Além dos aspectos já mencionados, o cortisol é mais alto de manhã, tal como a testosterona num homem jovem. A pressão arterial é máxima por meio da tarde. A síntese de colesterol é mais alta durante a noite, temos mais força muscular e coordenação pela tarde. De manhã o fígado sintetiza mais glicogénio, de noite produz mais glicose. O pâncreas liberta mais insulina de manhã, e a capacidade de a secretar diminui pelo meio da tarde devido ao aumento da actividade simpática. De manhã os adipócitos produzem mais adiponectina e a adipogénese é mais eficiente, a formação de novos adipócitos. De noite eles produzem mais leptina e libertam mais ácidos gordos. E isto não tem apenas a ver com os nossos comportamentos, por exemplo o horário das refeições que fazemos. Embora isso possa condicionar com o tempo a nossa resposta fisiológica. Mesmo quando o estímulo está ausente ou muda, a resposta tende a manter-se. É autossustentada.


Podemos definir um relógio biológico da seguinte forma. Existe um input, o estímulo, que chamamos de zeitgeber, “dador de tempo” em alemão. Esse input é integrado por um oscilador, um sistema autossustentado que oscila num período de 24 horas, e que vai dar origem a uma resposta – o output. A secreção de uma hormona, a expressão de uma enzima, o que for. O nome circadiano vem do latim “circa diem”, “cerca de um dia”. Daí chamarmos ciclo circadiano quando o período é de 24 horas. Quando é inferior chamamos de ultradiano, e quando superior será infradiano. Como o ciclo menstrual por exemplo.

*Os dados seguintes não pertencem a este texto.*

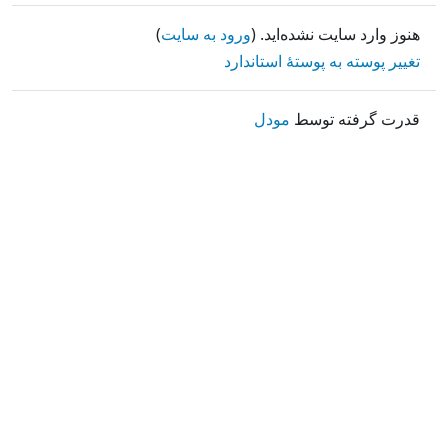
هنوز وارد سایت نشده‌اید. (
ورود به سایت
)
تغییر پوسته به پوستهٔ استاندارد
قدرت گرفته توسط
مودل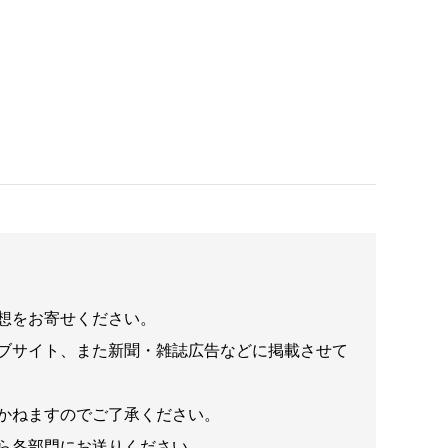
想をお寄せください。
ブサイト、また新聞・雑誌広告などに掲載させて
かねますのでご了承ください。
ら各部門にお送りください。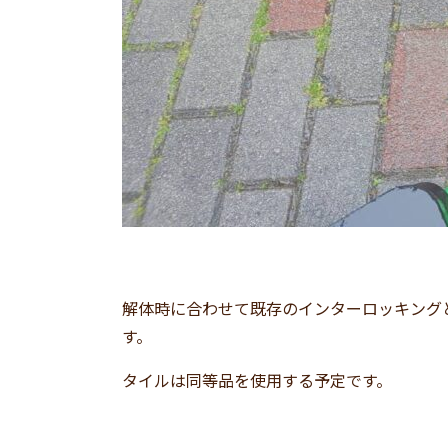
解体時に合わせて既存のインターロッキング
す。
タイルは同等品を使用する予定です。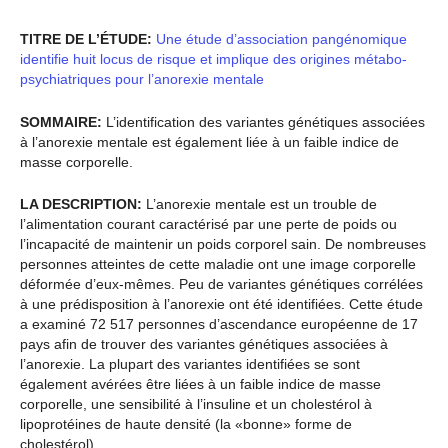
TITRE DE L’ÉTUDE:
Une étude d’association pangénomique
identifie huit locus de risque et implique des origines métabo-
psychiatriques pour l’anorexie mentale
SOMMAIRE:
L’identification des variantes génétiques associées
à l’anorexie mentale est également liée à un faible indice de
masse corporelle.
LA DESCRIPTION:
L’anorexie mentale est un trouble de
l’alimentation courant caractérisé par une perte de poids ou
l’incapacité de maintenir un poids corporel sain. De nombreuses
personnes atteintes de cette maladie ont une image corporelle
déformée d’eux-mêmes. Peu de variantes génétiques corrélées
à une prédisposition à l’anorexie ont été identifiées. Cette étude
a examiné 72 517 personnes d’ascendance européenne de 17
pays afin de trouver des variantes génétiques associées à
l’anorexie. La plupart des variantes identifiées se sont
également avérées être liées à un faible indice de masse
corporelle, une sensibilité à l’insuline et un cholestérol à
lipoprotéines de haute densité (la «bonne» forme de
cholestérol).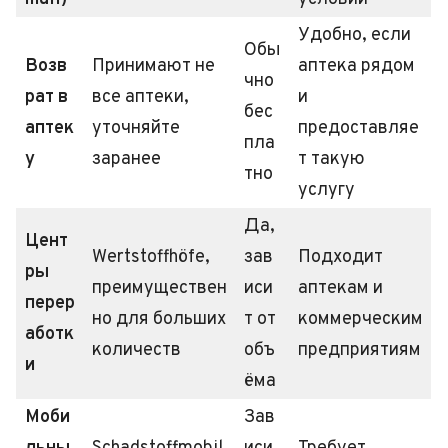
Удобно, если
Обы
Возв
Принимают не
аптека рядом
чно
рат в
все аптеки,
и
бес
аптек
уточняйте
предоставляе
пла
у
заранее
т такую
тно
услугу
Да,
Цент
Wertstoffhöfe,
зав
Подходит
ры
преимуществен
иси
аптекам и
перер
но для больших
т от
коммерческим
аботк
количеств
объ
предприятиям
и
ёма
Моби
Зав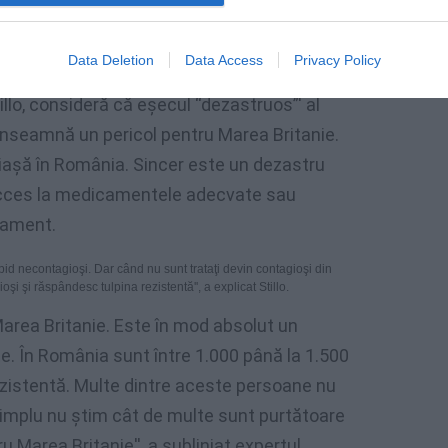
i să întrerupă tratamentul. Există riscul grav ca ea să transmită
alţii”, a adăugat medicul român.
Data Deletion
Data Access
Privacy Policy
llo, consideră că eşecul “dezastruos”' al
înseamnă un pericol pentru Marea Britanie.
iaşă în România. Sincer este un dezastru
u acces la medicamentele adecvate sau
cament.
pid necontagioşi. Dar când nu sunt trataţi devin contagioşi din
i şi răspândesc tulpina rezistentă'', a explicat Stillo.
area Britanie. Este în mod absolut un
e. În România sunt între 1.000 până la 1.500
rezistentă. Multe dintre aceste persoane nu
simplu nu ştim cât de multe sunt purtătoare
u Marea Britanie'', a subliniat expertul.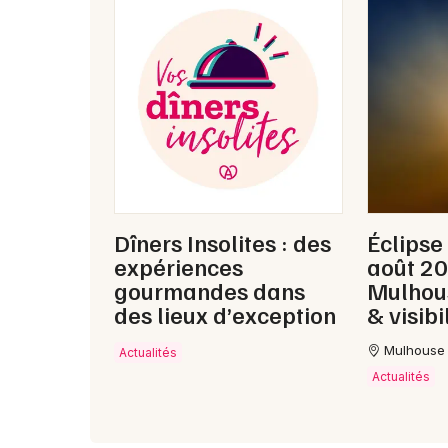
Dîners Insolites : des
Éclipse
expériences
août 2
gourmandes dans
Mulhous
des lieux d’exception
& visibi
Mulhouse
Actualités
Actualités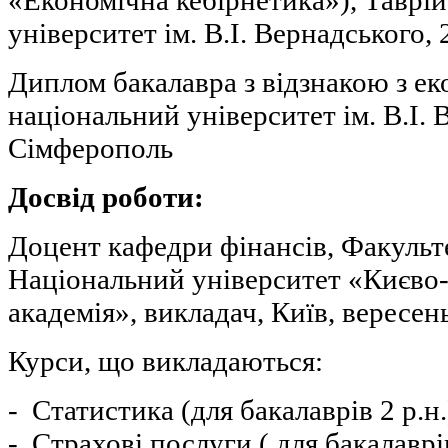
університет ім. В.І. Вернадського,
Диплом бакалавра з відзнакою з е
національний університет ім. В.І. 
Сімферополь
Досвід роботи:
Доцент кафедри фінансів, Факульт
Національний університет «Києво
академія», викладач, Київ, вересень
Курси, що викладаються:
- Статистика (для бакалаврів 2 р.н.
- Страхові послуги ( для бакалаврів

Esse oscilador que falámos é uma Transcription/translation feedback loop (TTFL) com 4 componentes principais e que estão presentes em praticamente todos os tipos celulares. Os factores de transcrição CLOCK, BMAL1, PER e CRY. O CLOCK e o BMAL1 formam um complexo heterodimérico que se liga a uma região promotora no DNA específica, a E-Box. São vários os genes regulados por esta E-Box, que chamamos de ccgs, ou clock controlled genes. Entre eles estão o PER e o CRY, que formam eles próprios um dímero que inibe o complexo CLOCK-BMAL1. O PER e o CRY vão-se acumulando durante o dia, estimulados pelo CLOCK e BMAL1, atingindo à noite uma concentração que permite entrar no núcleo inibir o complexo. Os genes controlados pelo CLOCK-BMAL1 deixam de estar activos. E ficam activos os controlados pelo PER e CRY. Ainda durante a noite o PER e CRY começam a ser degradados pelo proteossoma, o que permite a activação novamente do CLOCK e BMAL1 ao início do dia. Trata-se de uma loop de activação e inibição da transcrição e tradução génica, com um período de 24h.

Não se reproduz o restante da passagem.